The high cost of backhaul is really more relevant to higher speeds than lower. So saying that only projects that deliver at least 1Mbps symmetrical at an affordable price should not be such an onerous requirement as to make deployment uneconomical.

And there's another way to think about speed: that of in-network capacity. Rather than base everything on Internet access, which is a specific service with costs outside of those associated with building the network, let's set some minimum capacity requirements for the networks themselves in order to avoid subsidizing networks that'll have to be overbuilt every few years to keep up with demand.

Taking a step back for a moment again, I will say that if in order to get the large swathes of America that are currently unserved connected we have to lower this minimum, I'm not against that. We can't let the perfect get in the way of the good. But this principle should only narrowly apply to those without any service in areas where no project offering greater speeds has stepped up to the table.

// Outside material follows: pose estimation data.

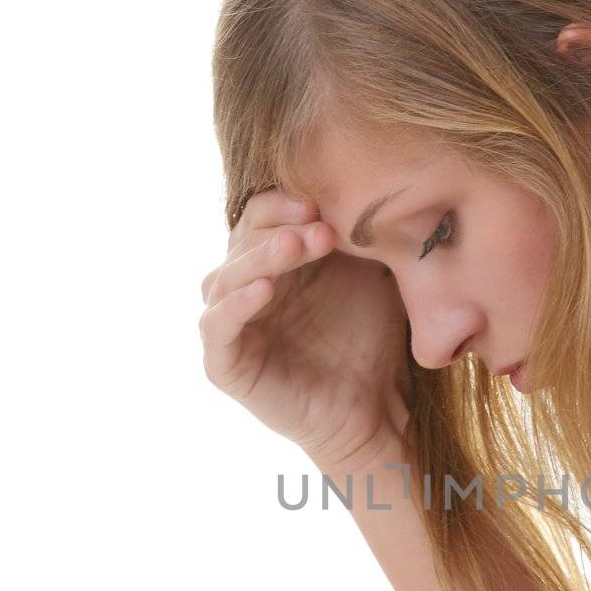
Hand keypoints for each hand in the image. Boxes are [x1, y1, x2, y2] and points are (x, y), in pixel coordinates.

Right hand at [199, 188, 412, 473]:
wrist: (374, 408)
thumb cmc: (371, 340)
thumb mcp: (370, 277)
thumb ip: (355, 235)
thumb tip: (364, 182)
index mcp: (274, 260)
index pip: (262, 214)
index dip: (286, 202)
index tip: (325, 201)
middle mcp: (245, 286)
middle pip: (242, 239)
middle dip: (281, 227)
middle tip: (321, 225)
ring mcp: (231, 324)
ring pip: (225, 277)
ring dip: (260, 257)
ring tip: (297, 245)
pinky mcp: (224, 364)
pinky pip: (216, 327)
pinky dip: (235, 305)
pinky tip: (265, 290)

Otherwise I think it's a mistake to not establish minimum speeds both because it does an injustice to the American people by not investing in infrastructure with the capacity to support future demands and for the simple fact that by cutting down on the number of eligible applications it will make life easier for NTIA and RUS.

And if setting this minimum leaves some companies out of the running, so be it! Quite frankly, we shouldn't care about everyone getting an equal shot at these grants. That'd be like a "feed the starving kids in Africa" program going out of its way to make sure that someone with a warehouse full of Twinkies can qualify for government grants. Sure it's food but can we responsibly say that it's what's best for those kids?

Again, we can't let private interests supersede the public good. We must be vigilant in insuring whatever projects get these government funds worry more about supporting what's best for the public than on protecting private interests. And the best way to do this is by setting a minimum speed threshold to establish eligibility for these broadband grants.